Pupils often come to school angry, hungry, afraid or disillusioned.

"I have to be able to teach them that you can have a tough morning, but you're in school now. It's OK. You can't let it affect your day. There's no, "Oh poor me,' " Shepherd said.

She recently comforted a girl whose cousin was killed in a shooting. "I'm there to listen," Shepherd said. "I'm there for her."

Many pupils start kindergarten already behind in basic literacy skills.

Because of its test scores, Lydia T. Wright is considered a "school in good standing" under the federal No Child Left Behind Act.
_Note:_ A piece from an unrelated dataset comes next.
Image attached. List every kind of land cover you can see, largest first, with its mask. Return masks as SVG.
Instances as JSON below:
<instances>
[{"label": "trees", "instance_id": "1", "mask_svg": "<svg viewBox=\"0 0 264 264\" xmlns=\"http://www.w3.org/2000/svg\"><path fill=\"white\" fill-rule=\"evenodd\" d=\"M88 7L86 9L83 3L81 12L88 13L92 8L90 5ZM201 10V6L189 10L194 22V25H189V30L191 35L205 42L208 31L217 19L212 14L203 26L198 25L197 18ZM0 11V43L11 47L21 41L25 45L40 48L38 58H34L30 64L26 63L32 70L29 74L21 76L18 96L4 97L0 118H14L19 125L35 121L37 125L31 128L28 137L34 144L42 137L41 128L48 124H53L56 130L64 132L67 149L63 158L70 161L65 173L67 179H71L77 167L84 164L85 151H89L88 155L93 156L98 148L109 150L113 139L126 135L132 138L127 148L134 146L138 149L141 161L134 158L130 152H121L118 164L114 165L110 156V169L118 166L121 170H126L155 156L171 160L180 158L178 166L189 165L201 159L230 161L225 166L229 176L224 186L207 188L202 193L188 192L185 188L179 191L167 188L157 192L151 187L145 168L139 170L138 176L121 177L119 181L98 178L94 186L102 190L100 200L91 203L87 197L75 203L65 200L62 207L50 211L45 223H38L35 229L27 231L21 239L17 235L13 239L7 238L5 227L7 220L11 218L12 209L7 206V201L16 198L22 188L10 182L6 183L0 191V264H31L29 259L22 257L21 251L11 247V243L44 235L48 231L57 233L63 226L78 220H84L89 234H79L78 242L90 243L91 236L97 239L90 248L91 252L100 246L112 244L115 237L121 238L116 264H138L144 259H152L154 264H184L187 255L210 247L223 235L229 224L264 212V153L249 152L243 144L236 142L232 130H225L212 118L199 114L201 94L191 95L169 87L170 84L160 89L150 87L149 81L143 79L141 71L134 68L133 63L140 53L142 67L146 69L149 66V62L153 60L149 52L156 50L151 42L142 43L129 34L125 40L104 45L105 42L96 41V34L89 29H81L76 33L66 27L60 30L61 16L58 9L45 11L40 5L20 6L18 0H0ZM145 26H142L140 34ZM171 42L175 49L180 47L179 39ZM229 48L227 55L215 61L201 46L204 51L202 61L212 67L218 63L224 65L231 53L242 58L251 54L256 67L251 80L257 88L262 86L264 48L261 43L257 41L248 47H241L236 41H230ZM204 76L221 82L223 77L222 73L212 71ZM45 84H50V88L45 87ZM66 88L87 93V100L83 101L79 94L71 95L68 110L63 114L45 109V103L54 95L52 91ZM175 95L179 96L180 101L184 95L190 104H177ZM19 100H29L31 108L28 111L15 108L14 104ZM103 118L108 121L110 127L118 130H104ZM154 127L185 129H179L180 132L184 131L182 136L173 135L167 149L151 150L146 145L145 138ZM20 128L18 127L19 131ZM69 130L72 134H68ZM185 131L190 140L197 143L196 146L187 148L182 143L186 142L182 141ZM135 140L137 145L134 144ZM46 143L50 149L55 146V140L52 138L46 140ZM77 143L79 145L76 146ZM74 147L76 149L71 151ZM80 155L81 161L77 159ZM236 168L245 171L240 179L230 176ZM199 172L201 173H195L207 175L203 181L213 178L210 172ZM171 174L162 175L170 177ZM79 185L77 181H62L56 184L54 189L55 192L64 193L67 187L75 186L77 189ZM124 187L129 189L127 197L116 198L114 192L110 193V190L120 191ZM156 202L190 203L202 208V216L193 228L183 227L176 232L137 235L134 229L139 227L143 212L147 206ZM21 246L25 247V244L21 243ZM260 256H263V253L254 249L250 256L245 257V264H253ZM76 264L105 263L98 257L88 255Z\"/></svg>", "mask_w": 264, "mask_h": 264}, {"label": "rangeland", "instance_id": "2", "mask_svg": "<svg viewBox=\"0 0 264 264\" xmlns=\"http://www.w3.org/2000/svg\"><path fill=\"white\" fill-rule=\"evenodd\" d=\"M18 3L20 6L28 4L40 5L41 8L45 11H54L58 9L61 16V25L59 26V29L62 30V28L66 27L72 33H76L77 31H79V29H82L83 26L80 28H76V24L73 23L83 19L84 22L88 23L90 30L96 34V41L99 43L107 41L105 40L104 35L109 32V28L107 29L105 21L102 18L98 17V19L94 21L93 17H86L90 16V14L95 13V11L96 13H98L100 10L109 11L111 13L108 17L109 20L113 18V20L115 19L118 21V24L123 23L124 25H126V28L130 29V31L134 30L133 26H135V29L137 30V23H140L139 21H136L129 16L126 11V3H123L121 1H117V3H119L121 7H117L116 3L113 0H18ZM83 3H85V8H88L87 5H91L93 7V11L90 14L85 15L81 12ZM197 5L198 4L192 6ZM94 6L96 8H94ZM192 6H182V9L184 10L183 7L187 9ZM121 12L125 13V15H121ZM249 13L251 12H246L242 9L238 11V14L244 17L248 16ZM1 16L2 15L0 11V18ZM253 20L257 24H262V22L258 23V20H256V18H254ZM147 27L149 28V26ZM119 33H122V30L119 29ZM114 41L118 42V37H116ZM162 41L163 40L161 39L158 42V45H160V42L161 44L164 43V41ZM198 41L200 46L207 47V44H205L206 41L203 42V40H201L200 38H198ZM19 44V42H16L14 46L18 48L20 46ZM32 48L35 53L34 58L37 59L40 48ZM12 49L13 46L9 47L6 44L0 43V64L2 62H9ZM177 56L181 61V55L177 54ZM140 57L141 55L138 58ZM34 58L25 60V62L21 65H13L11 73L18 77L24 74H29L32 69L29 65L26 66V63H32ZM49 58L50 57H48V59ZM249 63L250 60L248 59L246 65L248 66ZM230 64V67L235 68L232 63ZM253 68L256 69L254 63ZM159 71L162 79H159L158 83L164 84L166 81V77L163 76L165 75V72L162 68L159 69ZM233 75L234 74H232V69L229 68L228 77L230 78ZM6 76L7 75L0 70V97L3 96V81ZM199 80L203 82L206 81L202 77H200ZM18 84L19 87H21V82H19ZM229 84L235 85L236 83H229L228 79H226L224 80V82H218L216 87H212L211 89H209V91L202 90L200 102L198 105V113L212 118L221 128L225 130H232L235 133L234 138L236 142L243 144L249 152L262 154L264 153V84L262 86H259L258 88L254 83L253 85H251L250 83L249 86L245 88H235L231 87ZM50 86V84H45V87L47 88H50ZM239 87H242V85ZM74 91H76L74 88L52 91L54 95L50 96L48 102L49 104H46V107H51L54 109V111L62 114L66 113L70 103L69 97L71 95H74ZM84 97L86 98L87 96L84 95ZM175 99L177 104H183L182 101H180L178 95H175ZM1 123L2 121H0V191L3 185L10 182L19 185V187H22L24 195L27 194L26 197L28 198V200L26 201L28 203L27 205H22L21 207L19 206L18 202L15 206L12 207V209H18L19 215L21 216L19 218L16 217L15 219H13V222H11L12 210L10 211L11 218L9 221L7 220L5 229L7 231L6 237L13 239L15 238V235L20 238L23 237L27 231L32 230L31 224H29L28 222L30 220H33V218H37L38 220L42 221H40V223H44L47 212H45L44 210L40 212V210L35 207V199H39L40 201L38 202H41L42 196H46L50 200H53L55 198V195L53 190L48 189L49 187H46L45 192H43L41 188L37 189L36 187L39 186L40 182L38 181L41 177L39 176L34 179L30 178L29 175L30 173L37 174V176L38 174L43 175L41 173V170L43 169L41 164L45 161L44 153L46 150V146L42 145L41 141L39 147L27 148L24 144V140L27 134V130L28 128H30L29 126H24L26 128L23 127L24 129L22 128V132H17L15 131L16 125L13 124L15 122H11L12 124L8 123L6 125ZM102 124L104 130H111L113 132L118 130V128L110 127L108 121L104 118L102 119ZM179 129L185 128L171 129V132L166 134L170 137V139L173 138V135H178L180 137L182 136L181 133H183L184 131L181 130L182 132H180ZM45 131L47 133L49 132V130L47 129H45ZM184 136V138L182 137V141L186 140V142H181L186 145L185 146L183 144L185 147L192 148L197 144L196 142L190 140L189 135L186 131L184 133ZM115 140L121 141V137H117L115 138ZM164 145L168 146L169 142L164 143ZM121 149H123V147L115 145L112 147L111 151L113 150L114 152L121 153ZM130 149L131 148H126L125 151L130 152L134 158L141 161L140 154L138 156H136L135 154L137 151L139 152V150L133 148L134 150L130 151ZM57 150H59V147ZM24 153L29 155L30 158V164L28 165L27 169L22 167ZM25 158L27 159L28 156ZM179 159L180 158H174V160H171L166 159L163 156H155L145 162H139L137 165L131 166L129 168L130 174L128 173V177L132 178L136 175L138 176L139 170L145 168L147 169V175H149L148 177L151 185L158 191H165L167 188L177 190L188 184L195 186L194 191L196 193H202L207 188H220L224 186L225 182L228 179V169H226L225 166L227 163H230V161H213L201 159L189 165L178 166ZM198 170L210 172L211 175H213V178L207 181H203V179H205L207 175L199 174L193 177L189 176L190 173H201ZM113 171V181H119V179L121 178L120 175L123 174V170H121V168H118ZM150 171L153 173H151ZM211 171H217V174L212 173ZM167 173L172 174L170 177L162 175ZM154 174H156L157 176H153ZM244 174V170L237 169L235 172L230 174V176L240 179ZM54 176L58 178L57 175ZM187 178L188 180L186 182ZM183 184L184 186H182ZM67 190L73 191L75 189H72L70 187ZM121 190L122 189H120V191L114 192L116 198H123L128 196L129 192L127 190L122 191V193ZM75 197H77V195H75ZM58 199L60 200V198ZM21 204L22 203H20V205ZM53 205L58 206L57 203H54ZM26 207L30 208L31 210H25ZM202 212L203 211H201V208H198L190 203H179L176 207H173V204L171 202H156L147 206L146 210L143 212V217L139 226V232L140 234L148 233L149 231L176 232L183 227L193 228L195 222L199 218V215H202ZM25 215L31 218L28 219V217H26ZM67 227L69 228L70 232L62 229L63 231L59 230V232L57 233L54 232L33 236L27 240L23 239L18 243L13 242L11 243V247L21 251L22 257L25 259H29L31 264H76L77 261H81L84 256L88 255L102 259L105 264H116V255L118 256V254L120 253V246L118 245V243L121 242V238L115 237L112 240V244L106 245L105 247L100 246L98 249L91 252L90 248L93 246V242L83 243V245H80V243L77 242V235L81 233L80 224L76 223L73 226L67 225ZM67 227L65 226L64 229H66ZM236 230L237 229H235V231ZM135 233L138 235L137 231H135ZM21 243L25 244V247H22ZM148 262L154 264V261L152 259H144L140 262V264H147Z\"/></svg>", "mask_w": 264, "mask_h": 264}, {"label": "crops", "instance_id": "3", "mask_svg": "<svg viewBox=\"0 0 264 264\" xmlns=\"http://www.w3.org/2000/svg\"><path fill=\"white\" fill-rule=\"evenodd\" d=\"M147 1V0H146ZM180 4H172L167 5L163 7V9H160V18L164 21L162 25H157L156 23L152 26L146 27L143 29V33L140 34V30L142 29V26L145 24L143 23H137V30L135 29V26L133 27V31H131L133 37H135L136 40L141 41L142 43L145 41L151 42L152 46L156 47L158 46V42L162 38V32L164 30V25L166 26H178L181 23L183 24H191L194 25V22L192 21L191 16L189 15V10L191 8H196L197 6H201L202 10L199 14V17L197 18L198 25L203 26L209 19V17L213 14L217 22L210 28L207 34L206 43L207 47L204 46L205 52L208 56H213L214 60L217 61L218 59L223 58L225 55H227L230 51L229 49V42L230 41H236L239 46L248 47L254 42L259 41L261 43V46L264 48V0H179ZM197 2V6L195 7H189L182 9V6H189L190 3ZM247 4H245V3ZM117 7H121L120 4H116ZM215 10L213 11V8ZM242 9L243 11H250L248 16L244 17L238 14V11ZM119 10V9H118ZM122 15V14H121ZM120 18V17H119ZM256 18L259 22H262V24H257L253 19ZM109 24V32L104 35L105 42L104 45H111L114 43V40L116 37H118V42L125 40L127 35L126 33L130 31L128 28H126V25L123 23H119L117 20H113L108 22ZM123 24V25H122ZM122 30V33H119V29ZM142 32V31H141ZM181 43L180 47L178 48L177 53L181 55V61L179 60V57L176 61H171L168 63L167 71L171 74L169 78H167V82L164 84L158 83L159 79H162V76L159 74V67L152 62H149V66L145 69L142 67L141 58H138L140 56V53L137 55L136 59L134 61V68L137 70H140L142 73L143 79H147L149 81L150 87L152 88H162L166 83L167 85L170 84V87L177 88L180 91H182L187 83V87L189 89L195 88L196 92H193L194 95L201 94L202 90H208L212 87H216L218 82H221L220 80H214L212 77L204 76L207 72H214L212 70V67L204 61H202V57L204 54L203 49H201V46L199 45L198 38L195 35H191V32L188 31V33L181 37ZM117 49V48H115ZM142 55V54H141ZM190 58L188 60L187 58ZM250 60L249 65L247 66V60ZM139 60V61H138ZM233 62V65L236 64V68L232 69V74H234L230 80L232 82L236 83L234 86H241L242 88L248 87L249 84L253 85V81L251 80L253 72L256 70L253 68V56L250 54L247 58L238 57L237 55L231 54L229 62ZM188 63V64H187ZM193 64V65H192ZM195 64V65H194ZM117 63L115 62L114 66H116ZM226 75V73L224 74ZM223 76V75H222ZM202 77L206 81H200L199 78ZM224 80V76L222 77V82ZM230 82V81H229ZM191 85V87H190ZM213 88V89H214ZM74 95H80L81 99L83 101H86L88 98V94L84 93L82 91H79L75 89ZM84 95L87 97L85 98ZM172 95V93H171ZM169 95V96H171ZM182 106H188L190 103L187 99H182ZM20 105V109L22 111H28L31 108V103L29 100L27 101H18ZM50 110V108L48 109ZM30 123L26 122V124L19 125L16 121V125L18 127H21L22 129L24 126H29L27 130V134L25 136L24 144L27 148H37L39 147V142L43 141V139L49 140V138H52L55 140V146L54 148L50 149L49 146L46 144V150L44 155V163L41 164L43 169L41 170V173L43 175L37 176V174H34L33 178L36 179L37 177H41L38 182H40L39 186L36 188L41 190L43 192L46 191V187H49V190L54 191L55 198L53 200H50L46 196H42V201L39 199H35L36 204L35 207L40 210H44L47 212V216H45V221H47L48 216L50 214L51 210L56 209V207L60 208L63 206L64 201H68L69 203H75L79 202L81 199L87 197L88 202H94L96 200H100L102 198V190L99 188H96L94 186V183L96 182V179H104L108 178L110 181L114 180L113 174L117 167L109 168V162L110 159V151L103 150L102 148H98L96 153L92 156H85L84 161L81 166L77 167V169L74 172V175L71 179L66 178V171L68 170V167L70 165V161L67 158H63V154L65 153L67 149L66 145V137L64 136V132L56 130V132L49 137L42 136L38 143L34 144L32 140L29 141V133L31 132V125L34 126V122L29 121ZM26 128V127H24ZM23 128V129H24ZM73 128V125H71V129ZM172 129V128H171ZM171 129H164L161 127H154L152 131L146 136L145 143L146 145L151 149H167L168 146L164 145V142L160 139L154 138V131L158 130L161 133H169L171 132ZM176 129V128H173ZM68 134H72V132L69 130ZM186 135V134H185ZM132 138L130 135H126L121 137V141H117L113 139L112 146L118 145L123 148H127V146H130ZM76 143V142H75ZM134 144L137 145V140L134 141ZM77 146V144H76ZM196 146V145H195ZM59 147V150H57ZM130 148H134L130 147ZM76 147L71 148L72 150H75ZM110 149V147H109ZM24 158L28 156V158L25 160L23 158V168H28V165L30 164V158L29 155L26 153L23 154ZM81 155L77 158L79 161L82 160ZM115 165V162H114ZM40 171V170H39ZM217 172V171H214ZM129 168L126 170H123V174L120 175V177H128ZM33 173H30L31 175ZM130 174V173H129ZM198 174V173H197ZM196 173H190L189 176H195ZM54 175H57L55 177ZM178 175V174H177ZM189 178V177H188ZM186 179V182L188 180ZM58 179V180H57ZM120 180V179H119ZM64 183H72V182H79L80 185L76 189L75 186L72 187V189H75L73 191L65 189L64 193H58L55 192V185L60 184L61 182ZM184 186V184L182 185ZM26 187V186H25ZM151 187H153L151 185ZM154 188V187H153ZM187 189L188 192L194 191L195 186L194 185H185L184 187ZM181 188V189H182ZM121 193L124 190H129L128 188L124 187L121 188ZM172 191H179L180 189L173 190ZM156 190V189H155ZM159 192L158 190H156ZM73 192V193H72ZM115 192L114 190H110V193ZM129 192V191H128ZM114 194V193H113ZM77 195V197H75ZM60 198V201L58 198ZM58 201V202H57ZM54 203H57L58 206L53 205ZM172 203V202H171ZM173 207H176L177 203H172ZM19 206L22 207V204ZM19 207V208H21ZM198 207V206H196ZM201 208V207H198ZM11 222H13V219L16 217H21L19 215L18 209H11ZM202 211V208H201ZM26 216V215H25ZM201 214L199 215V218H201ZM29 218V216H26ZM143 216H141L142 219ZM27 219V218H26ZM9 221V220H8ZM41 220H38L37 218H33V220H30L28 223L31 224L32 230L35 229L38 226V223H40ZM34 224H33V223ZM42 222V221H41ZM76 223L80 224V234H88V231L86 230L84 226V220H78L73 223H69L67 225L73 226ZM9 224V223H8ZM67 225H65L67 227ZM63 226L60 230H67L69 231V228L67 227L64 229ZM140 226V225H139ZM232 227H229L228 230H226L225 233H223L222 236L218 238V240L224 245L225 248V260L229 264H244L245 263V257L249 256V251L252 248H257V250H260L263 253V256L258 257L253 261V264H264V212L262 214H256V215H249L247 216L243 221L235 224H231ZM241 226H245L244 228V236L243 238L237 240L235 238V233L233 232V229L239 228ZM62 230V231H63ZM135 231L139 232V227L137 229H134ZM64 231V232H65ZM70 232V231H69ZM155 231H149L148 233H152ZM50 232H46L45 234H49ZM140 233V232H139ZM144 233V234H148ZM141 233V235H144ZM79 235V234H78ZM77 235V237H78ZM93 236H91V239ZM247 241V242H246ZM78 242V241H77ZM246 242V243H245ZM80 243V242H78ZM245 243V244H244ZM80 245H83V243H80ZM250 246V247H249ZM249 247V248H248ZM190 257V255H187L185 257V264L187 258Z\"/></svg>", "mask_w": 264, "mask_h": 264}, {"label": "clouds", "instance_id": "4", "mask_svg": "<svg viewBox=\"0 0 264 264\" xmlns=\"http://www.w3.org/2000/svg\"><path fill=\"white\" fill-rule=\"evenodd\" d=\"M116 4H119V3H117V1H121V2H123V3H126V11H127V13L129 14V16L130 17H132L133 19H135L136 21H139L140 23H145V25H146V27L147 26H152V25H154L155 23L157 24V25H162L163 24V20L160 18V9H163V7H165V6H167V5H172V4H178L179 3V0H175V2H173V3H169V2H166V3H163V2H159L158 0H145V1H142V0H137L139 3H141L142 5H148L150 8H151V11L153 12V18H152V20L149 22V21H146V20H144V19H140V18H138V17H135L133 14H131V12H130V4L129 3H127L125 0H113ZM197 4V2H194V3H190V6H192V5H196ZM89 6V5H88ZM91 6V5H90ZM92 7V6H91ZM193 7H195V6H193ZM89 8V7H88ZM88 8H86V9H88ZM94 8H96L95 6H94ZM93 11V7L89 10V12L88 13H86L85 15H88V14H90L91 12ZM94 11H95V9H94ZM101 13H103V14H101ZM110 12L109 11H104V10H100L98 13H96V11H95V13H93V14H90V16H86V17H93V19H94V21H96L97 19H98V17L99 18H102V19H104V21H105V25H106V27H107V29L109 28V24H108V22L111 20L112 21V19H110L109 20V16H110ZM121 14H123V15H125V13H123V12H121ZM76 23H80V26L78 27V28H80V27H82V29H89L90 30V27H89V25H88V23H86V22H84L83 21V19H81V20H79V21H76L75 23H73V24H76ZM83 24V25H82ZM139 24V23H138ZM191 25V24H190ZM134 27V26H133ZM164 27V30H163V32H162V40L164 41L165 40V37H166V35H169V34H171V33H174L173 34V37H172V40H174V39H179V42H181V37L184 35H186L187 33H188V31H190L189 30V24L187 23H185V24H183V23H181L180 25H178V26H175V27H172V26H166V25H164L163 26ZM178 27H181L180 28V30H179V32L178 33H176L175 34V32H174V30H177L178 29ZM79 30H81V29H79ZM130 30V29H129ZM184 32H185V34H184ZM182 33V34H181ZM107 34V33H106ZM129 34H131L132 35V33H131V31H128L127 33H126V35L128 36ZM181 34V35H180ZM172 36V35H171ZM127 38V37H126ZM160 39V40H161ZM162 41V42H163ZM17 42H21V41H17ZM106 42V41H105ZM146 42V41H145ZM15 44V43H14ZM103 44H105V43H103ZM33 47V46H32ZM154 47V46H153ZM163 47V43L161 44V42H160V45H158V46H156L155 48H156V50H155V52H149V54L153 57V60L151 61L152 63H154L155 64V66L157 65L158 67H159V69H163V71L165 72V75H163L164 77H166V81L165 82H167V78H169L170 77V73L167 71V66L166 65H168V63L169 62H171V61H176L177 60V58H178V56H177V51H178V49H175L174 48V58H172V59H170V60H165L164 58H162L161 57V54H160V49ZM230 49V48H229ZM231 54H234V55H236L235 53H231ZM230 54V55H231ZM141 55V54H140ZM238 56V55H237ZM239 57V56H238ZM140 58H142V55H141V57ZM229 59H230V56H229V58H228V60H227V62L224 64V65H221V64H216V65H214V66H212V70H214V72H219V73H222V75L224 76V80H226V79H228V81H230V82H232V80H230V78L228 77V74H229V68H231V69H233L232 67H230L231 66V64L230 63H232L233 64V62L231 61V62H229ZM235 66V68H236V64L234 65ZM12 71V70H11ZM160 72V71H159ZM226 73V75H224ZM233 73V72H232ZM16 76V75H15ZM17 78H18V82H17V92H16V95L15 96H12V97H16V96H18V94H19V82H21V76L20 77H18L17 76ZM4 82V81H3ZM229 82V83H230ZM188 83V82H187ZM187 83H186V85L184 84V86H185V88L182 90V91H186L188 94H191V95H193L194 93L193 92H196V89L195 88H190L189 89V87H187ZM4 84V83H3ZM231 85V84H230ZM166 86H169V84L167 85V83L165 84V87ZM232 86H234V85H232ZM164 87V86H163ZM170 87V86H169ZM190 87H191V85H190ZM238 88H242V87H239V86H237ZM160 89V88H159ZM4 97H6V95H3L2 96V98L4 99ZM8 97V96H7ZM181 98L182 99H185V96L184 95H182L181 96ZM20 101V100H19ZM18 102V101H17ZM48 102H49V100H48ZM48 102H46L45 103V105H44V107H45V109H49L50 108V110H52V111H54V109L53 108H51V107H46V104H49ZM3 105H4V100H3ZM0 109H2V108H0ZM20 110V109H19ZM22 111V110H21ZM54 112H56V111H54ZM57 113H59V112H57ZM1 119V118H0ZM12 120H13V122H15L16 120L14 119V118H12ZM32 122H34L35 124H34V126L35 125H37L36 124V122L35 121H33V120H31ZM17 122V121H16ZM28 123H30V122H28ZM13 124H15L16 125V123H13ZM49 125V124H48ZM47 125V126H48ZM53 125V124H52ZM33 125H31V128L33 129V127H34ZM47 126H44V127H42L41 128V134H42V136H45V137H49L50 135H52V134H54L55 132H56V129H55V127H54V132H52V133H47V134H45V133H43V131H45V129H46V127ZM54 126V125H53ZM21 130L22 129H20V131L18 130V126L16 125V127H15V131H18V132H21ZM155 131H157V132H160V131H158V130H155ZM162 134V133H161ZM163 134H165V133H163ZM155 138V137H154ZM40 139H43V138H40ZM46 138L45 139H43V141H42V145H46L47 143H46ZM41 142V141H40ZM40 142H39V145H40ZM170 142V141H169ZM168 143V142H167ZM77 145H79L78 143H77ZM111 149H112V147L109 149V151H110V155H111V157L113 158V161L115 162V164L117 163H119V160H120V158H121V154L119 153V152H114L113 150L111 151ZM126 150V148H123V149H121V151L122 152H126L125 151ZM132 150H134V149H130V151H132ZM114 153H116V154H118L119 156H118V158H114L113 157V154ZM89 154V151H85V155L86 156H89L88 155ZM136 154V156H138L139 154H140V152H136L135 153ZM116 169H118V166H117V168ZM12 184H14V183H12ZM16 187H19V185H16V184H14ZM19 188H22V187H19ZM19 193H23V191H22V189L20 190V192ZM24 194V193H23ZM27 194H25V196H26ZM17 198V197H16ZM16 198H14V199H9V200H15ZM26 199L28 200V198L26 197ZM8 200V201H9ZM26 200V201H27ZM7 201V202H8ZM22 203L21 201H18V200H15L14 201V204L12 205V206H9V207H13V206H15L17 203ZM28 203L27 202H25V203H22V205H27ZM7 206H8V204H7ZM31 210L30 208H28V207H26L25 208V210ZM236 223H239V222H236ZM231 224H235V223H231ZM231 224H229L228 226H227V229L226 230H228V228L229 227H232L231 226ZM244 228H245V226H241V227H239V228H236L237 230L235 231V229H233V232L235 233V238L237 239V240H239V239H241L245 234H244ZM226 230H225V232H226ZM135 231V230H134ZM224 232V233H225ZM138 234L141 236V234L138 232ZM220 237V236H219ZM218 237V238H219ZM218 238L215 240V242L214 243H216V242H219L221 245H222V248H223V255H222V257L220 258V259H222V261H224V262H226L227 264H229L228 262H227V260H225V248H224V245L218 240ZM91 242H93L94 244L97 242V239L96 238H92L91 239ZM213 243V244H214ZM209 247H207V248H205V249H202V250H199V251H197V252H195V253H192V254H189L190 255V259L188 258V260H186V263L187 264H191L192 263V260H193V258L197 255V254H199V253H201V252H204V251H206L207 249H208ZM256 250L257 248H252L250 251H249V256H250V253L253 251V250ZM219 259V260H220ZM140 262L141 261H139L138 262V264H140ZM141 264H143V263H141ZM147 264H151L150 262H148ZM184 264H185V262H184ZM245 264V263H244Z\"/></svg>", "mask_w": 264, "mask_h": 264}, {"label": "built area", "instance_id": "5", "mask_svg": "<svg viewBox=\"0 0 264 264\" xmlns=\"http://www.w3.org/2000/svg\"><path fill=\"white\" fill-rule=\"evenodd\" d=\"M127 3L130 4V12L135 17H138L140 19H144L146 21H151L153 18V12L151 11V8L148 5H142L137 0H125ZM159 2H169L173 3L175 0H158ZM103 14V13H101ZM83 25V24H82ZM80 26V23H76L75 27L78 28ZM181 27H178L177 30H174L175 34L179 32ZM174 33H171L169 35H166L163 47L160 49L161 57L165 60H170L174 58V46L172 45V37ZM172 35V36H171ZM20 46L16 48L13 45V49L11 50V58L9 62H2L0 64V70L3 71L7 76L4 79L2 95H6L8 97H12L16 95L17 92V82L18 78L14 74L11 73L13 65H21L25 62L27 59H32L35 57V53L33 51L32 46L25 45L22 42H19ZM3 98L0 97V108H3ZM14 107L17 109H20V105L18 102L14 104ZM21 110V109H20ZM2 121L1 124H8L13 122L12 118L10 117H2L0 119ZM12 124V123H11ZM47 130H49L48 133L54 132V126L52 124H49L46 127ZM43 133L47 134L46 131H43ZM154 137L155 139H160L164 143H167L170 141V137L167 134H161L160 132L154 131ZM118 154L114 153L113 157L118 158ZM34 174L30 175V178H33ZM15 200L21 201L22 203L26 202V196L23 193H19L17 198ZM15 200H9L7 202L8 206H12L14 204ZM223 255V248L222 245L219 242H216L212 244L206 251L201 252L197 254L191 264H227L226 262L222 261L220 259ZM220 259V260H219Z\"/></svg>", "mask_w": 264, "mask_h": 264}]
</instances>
As a result, many pupils exercise their option under the law to transfer there from lower-performing schools and need to be acclimated to a new system.

But despite its challenges, the school has created an atmosphere where pupils feel safe, cared for and free to learn and grow.

"It's like home," said Vance Stinson, an eighth-grader. "At the end of the school year, you don't want to leave. Teachers are like mom and dads. Peers are like brothers and sisters."

The impact of poverty is acknowledged and dealt with at Lydia T. Wright but never used as an excuse.

Shepherd summarizes the message to pupils this way: "You've got the key to success right here. You can do it."